• Data shown

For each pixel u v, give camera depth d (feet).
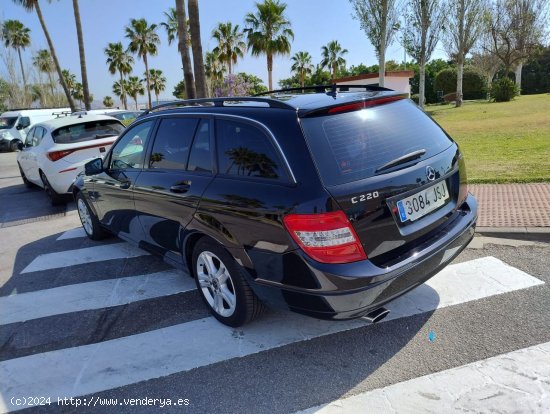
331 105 9.66
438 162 10.56
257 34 120.16
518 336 10.28
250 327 11.46
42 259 17.99
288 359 10.09
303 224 8.62
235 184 10.19
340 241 8.55
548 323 10.70
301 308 9.25
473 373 9.17
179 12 36.06
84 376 10.08
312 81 198.39
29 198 31.86
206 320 12.04
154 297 13.71
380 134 9.94
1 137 69.82
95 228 19.17
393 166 9.49
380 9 69.15
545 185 21.67
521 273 13.28
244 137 10.27
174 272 15.58
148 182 13.34
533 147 32.94
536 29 118.62
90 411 8.99
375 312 9.62
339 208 8.51
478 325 10.82
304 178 8.84
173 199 12.00
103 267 16.53
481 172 25.63
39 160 27.71
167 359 10.42
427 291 12.63
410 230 9.57
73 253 18.44
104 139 27.48
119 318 12.57
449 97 159.94
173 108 13.52
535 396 8.41
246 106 10.84
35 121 74.08
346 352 10.19
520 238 15.90
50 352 11.14
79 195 19.52
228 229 10.22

• Your instructions
Print the entries above word for word, without pictures.

• Answer below
For each pixel u v, give camera depth d (feet).
331 105 9.66
438 162 10.56
257 34 120.16
518 336 10.28
250 327 11.46
42 259 17.99
288 359 10.09
303 224 8.62
235 184 10.19
340 241 8.55
548 323 10.70
301 308 9.25
473 373 9.17
179 12 36.06
84 376 10.08
312 81 198.39
29 198 31.86
206 320 12.04
154 297 13.71
380 134 9.94
1 137 69.82
95 228 19.17
393 166 9.49
380 9 69.15
545 185 21.67
521 273 13.28
244 137 10.27
174 272 15.58
148 182 13.34
533 147 32.94
536 29 118.62
90 411 8.99
375 312 9.62
339 208 8.51
478 325 10.82
304 178 8.84
173 199 12.00
103 267 16.53
481 172 25.63
39 160 27.71
167 359 10.42
427 291 12.63
410 230 9.57
73 253 18.44
104 139 27.48
119 318 12.57
449 97 159.94
173 108 13.52
535 396 8.41
246 106 10.84
35 121 74.08
346 352 10.19
520 238 15.90
50 352 11.14
79 195 19.52
228 229 10.22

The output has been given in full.